伊東市に14日、映画館「金星(きんぼし)シネマ」が開館。都内から移住した梅澤舞佳さんが館長を務め、ミニシアターとして37年ぶりの映画館復活。映画好きの挑戦に注目。

金星シネマは16席の座席数を持ち、3~4作品を3週間ごとに入れ替える。舞佳さんは中高から映画館が好きで、映画美学校で学んだ後、移住を決意。

地元で協力する農園経営者や編集者が後押しし、映画館とカフェ、直売所を組み合わせたまちの映画館を目指す。さまざまなカテゴリに分類できる。

伊東にミニシアター「金星シネマ」14日開館 “まちの映画館”目指す カフェや野菜直売所併設

 伊東市に14日、映画館「金星(きんぼし)シネマ」が開館する。都内から移住した梅澤舞佳さん(25)が館長を務め、1スクリーン、座席数16席のミニシアター。カフェや野菜の直売所を併設し、暮らしの延長上にある〝まちの映画館〟を目指す。同市内では37年ぶりの映画館復活という。映画好きが高じた女性の県東部初となるミニシアターの挑戦に注目が集まる。

 金星シネマは国道135号のそばにあり、元クリニックの建物を改装した。1日3~4作品を3週間ごとに入れ替える。

 舞佳さんは中高の頃からほぼ毎日通うほど「映画館という場所が好きだった」。映画美学校(東京)で学んだ後、ロケ地探しなどスタッフとして映画作りにも携わった。2022年に父庸浩さん(64)と東京との2拠点生活を始め、今年に入り完全移住した。

 同市内はJR伊東駅前に「キネマ通り」の名称が残るように、かつては多くの映画館でにぎわったが、現在は三島、沼津などへ出かけるしかない。舞佳さんが4月、「よそ者、若者の思いつき。一日中過ごせる映画館を作りたい」と呼びかけると、学生時代の仲間10人が駆けつけた。

 客席のひな壇や防音壁の設置など、劇場はすべて手作り。客席の間を少し空け、ゆったりとした空間を追求した。観賞前後も待合室やカフェでくつろげる。

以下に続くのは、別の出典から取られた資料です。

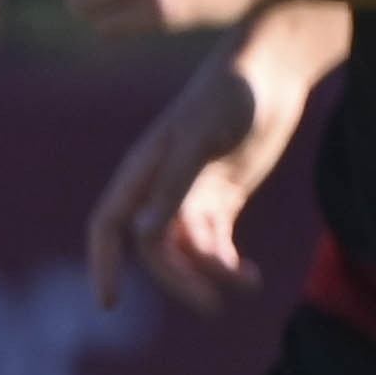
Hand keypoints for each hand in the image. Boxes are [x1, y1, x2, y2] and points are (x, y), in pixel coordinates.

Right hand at [84, 10, 333, 313]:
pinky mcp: (223, 198)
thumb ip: (173, 186)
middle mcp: (160, 188)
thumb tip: (143, 237)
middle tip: (212, 306)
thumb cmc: (231, 94)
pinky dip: (229, 264)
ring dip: (212, 273)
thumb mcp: (201, 138)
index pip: (108, 227)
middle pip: (154, 250)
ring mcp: (191, 195)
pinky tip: (252, 277)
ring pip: (188, 252)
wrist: (272, 68)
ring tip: (248, 284)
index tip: (110, 303)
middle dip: (179, 279)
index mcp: (143, 171)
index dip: (104, 264)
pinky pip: (216, 244)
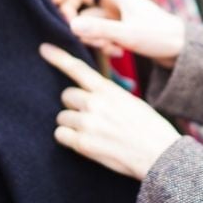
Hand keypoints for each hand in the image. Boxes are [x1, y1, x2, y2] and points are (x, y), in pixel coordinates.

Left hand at [39, 43, 180, 179]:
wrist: (159, 153)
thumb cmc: (149, 128)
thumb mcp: (130, 101)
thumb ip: (108, 96)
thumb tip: (91, 96)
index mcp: (108, 90)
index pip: (78, 69)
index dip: (58, 57)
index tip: (43, 49)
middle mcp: (95, 103)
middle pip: (66, 96)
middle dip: (74, 105)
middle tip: (90, 116)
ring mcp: (87, 123)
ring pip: (62, 117)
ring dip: (72, 124)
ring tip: (92, 132)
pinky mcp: (82, 143)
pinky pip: (60, 135)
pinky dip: (68, 139)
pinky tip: (84, 142)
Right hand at [52, 0, 183, 68]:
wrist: (182, 49)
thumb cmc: (159, 37)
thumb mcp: (127, 35)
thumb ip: (99, 30)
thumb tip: (70, 25)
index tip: (54, 3)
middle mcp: (116, 0)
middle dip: (74, 17)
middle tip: (75, 34)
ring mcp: (118, 14)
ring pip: (90, 18)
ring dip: (92, 35)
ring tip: (108, 47)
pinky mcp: (121, 27)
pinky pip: (102, 31)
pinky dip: (104, 42)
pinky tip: (117, 52)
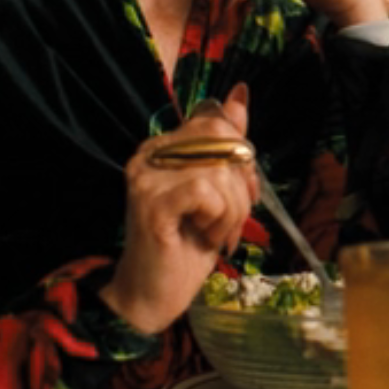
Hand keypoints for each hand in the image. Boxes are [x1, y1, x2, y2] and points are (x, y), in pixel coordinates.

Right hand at [103, 83, 258, 333]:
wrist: (153, 294)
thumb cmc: (186, 245)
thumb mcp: (218, 191)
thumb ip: (227, 145)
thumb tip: (240, 94)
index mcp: (163, 146)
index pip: (217, 124)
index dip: (242, 159)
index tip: (242, 194)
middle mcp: (149, 154)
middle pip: (222, 142)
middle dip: (241, 186)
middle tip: (229, 220)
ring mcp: (146, 176)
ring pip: (219, 170)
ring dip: (232, 212)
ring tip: (215, 234)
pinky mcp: (150, 201)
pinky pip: (206, 190)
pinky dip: (219, 218)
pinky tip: (205, 236)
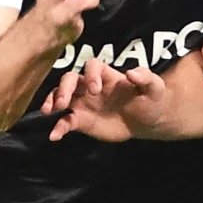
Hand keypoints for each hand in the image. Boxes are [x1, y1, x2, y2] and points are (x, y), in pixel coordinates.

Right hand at [47, 58, 166, 142]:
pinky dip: (58, 128)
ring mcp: (83, 102)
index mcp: (106, 75)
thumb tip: (132, 73)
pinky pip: (65, 121)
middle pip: (69, 79)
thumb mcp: (154, 87)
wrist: (146, 121)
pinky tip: (54, 136)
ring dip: (52, 101)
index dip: (90, 75)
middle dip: (63, 88)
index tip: (94, 89)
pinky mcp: (81, 120)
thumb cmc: (150, 99)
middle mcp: (89, 86)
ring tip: (49, 111)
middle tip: (62, 102)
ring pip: (60, 96)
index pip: (91, 66)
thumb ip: (145, 78)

 作品選びは舞佳さんが目利き力を発揮する。「ミニシアターによってはアート系など個性を強く出すところもあるが、私は客層、年齢を問わず楽しんでもらえる作品を選びたい」。オープニングを飾る4作はヒューマンドラマ、サスペンスなど国内外の話題作が並ぶ。広告デザインを手がける編集者の庸浩さんが、ウェブやチラシ作成などで運営を後押しする。

 地元で農園を経営する萩原直人さん(51)は、日々立ち寄ってもらう場を目指して野菜販売に協力する。「伊東は意欲的な移住者が多く、新しい空気をもたらしてくれる。舞佳さんの行動力を応援したい」と期待する。

■興行の形も多様に

 コミュニティシネマセンター(東京)によると、国内の映画館数は2005年の806館から23年は592館に減少した。多スクリーンのシネコンとミニシアターを除く館の減少が主な要因。

 ミニシアターは老舗の閉館が相次ぐ一方、新規開館も増え、05年の107館から23年は140館に。小学校の教室を改装したミニシアターなど、従来の興行館とは異なる上映の場を設ける動きが続いているという。岩崎ゆう子事務局長は「かつては自分の街にあったという思いから、上映回数が少なくても、1スクリーンでも、毎日でなくても映画館を作りたいという動きが全国的に広がっている」と話す。

 県映画興行協会に加盟する県内の映画館数は、「金星シネマ」の開館で15館になる。